Explicit user handoff. When the agent cannot proceed autonomously, give the user a clear summary of what failed, what it tried, and what the user can do manually.
async def get_deployment_status(env: str) -> dict:
try:
return await api_client.get_status(env)
except ServiceUnavailableError:
cached = await cache.get(f"deploy_status:{env}")
if cached:
return {**cached, "_stale": True, "_cached_at": cached["timestamp"]}
return {
"status": "unknown",
"error": f"Cannot reach deployment API. Check status manually.",
}Avoiding Infinite Retry Loops#
Agents operating autonomously can get stuck in retry loops, especially when the retry logic is implicit in the agent’s reasoning rather than coded explicitly. Three safeguards:
-
Global attempt budget. Track total tool invocations per task. If an agent has called the same tool 10 times without progress, force it to stop and report.
-
Timeout per task. Set a wall-clock deadline. Regardless of retry state, if 5 minutes have elapsed, stop and summarize what happened.
-
Progress detection.
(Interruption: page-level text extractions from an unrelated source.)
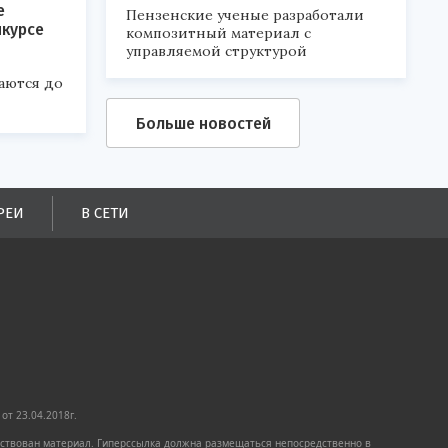
е
Пензенские ученые разработали
нкурсе
композитный материал с
управляемой структурой
аются до
Больше новостей
РЕИ
В СЕТИ
от 23.04.2018г.
имствован материал. Гиперссылка должна размещаться непосредственно в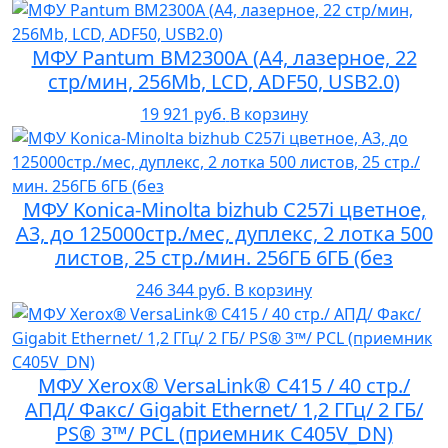
МФУ Pantum BM2300A (А4, лазерное, 22
стр/мин, 256Mb, LCD, ADF50, USB2.0)
19 921 руб.
В корзину
МФУ Konica-Minolta bizhub C257i цветное,
А3, до 125000стр./мес, дуплекс, 2 лотка 500
листов, 25 стр./мин. 256ГБ 6ГБ (без
246 344 руб.
В корзину
МФУ Xerox® VersaLink® C415 / 40 стр./
АПД/ Факс/ Gigabit Ethernet/ 1,2 ГГц/ 2 ГБ/
PS® 3™/ PCL (приемник C405V_DN)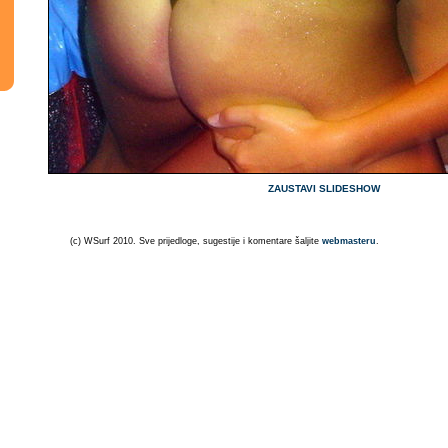
ZAUSTAVI SLIDESHOW
(c) WSurf 2010. Sve prijedloge, sugestije i komentare šaljite
webmasteru
.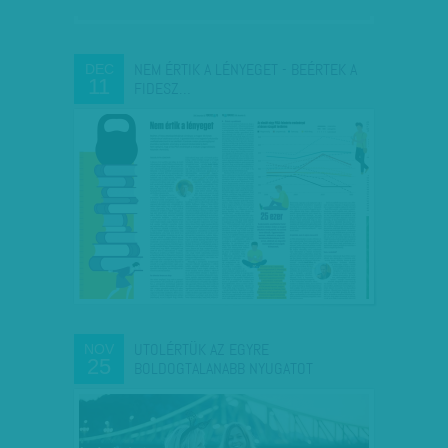
NEM ÉRTIK A LÉNYEGET - BEÉRTEK A
DEC
11
FIDESZ…
UTOLÉRTÜK AZ EGYRE
NOV
25
BOLDOGTALANABB NYUGATOT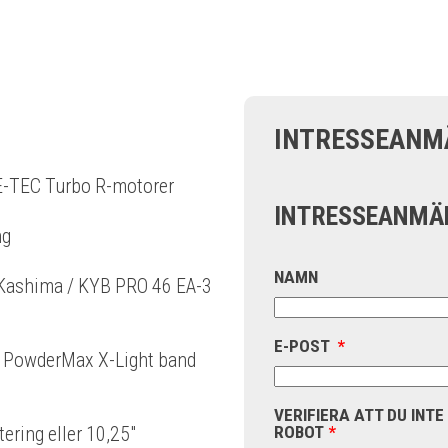
INTRESSEANM
E-TEC Turbo R-motorer
INTRESSEANMÄ
ng
NAMN
Kashima / KYB PRO 46 EA-3
E-POST
*
 PowderMax X-Light band
VERIFIERA ATT DU INTE
ROBOT
*
ering eller 10,25"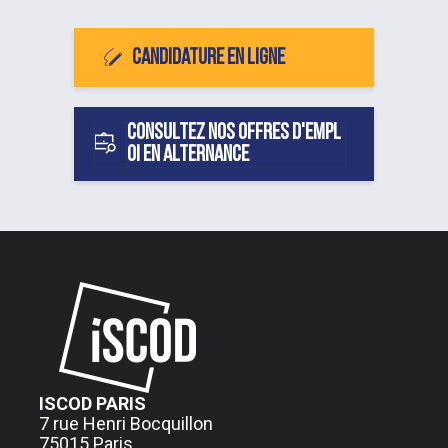
Candidature en ligne
Consultez nos offres d'empl
oi en alternance
ISCOD PARIS
7 rue Henri Bocquillon
75015 Paris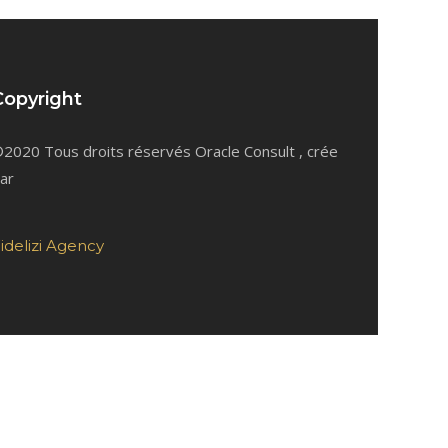
Copyright
2020 Tous droits réservés Oracle Consult , crée
ar
idelizi Agency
After each retry, check whether the error changed. If you are getting the exact same error, additional retries are unlikely to help. Vary the approach instead.
Error Reporting to Users#
When an error reaches the user, include three things: what the agent was trying to do, what went wrong, and what the user can do about it.
Bad: "Error: request failed". The user learns nothing.
Bad: "HTTPError 503 at https://api.internal.corp/v2/deployments?env=prod&token=sk-abc123...". Leaks internal details and secrets.
Good: "Failed to fetch production deployment status. The deployment API returned a service unavailable error (HTTP 503). This is usually temporary. You can retry in a few minutes, or check the status manually at the deploy dashboard." The user knows the situation, the cause, and their options.
Sanitize errors before surfacing them. Strip URLs with tokens, internal hostnames, stack traces, and raw API responses. The user needs to understand what happened, not debug your infrastructure.